From Burkhard Bilger's "Mystery on Pearl Street," New Yorker, January 7, 2008.

This one begins, like a dime detective novel from the nineteen-thirties, in a dingy bar in lower Manhattan. And, like a lot of New York stories, though it may touch on history and backroom politics, sex and the supernatural, though it throws together billionaires and scrap-lumber salesmen, city councilmen and scholars of the occult, it’s mostly about real estate—and the stubborn allure of old buildings and their secrets[...]

[...] New York demolishes more old buildings every month than most American cities have standing. In a single week last September, the list of scheduled demolitions ran to six pages; in an average year, about two thousand buildings are torn down. As you walk through neighborhoods like SoHo or Greenwich Village, it’s easy to imagine Manhattan as one vast historic district, camera-ready for any period from the Civil War on. In fact, fewer than three per cent of the city’s million or so buildings are protected as landmarks.

Lower Manhattan is both the city’s oldest neighborhood and its most rebuilt. “It seems like they knocked everything down there fifty years ago,” Simeon Bankoff, the executive director of the Historic Districts Council, told me recently. If this is where New York began, it’s also where it has most had to reinvent itself. “That’s the peculiar pattern of development in Manhattan,” Bankoff said. “It spreads north and then it doubles back—and then it does it again and again.”

A few months after 211 Pearl Street was sold to Chicago 4, Dave McWater received a legal notice from his new landlords—the first of several. By failing to make necessary repairs and by using the building as a residence, the company argued, Dave was violating his lease. The complaints grew more specific as time went on—one claimed that the elevator shaft wasn’t properly sealed and that some windows had not been replaced in a “first class” manner—but the essential message stayed the same: the building had become an eyesore.

“I said to the judge, ‘This is horseshit,’ ” Dave told me. “ ‘They’re going to make me pay forty thousand dollars to renovate a building they’re tearing down.’ ” The real reason for the lawsuits, he said, was the demolition clause in his lease.
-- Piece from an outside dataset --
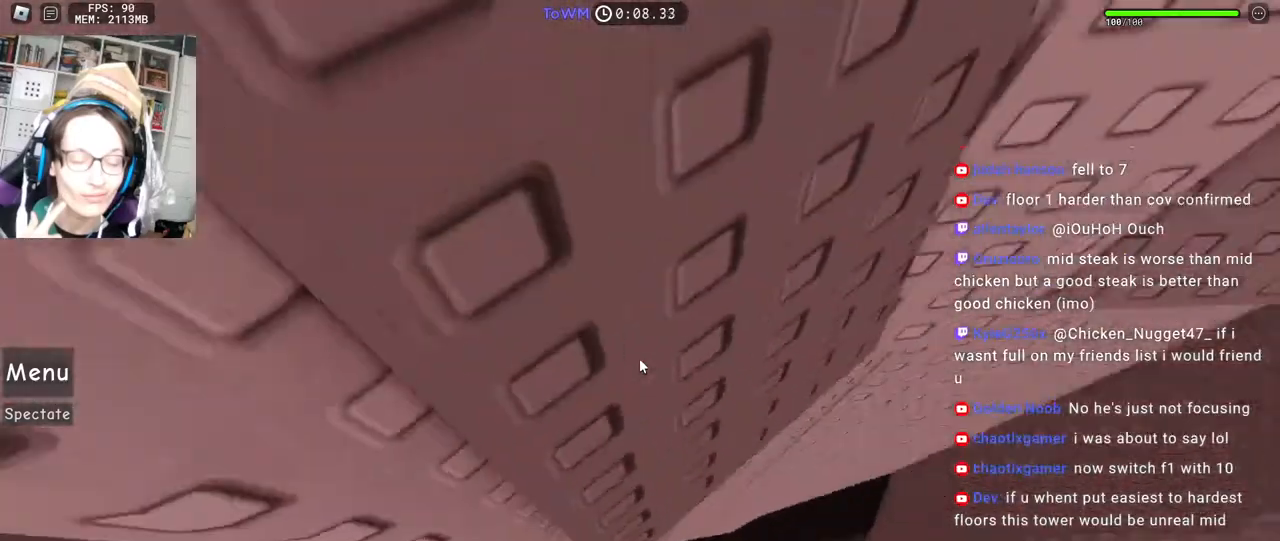
{"keys": [], "mouse": ["right"], "events": [[50, "w", "up"], [217, "w", "down"], [400, "d", "down"], [484, "d", "up"], [500, "w", "up"]]}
If the building was torn down before its term ran out, he was entitled to up to a million dollars in compensation. “They were taking a shot,” he said. “Maybe I’m a loser and they can just evict me. If not, maybe they can harass me so much that they can talk me down from the million dollars.”

Dave managed to fend off the lawsuits for a while. But by the spring of 2000 he had spent tens of thousands of dollars in legal fees, and he still had some expensive repairs to make. He decided to fight back. No. 211 Pearl seemed to be one of the oldest buildings left in lower Manhattan. If he could dig up its history, he thought, the city might just declare it a landmark. In the meantime, the mere possibility might scare the owner into settling.

He thought he’d give Alan Solomon a call.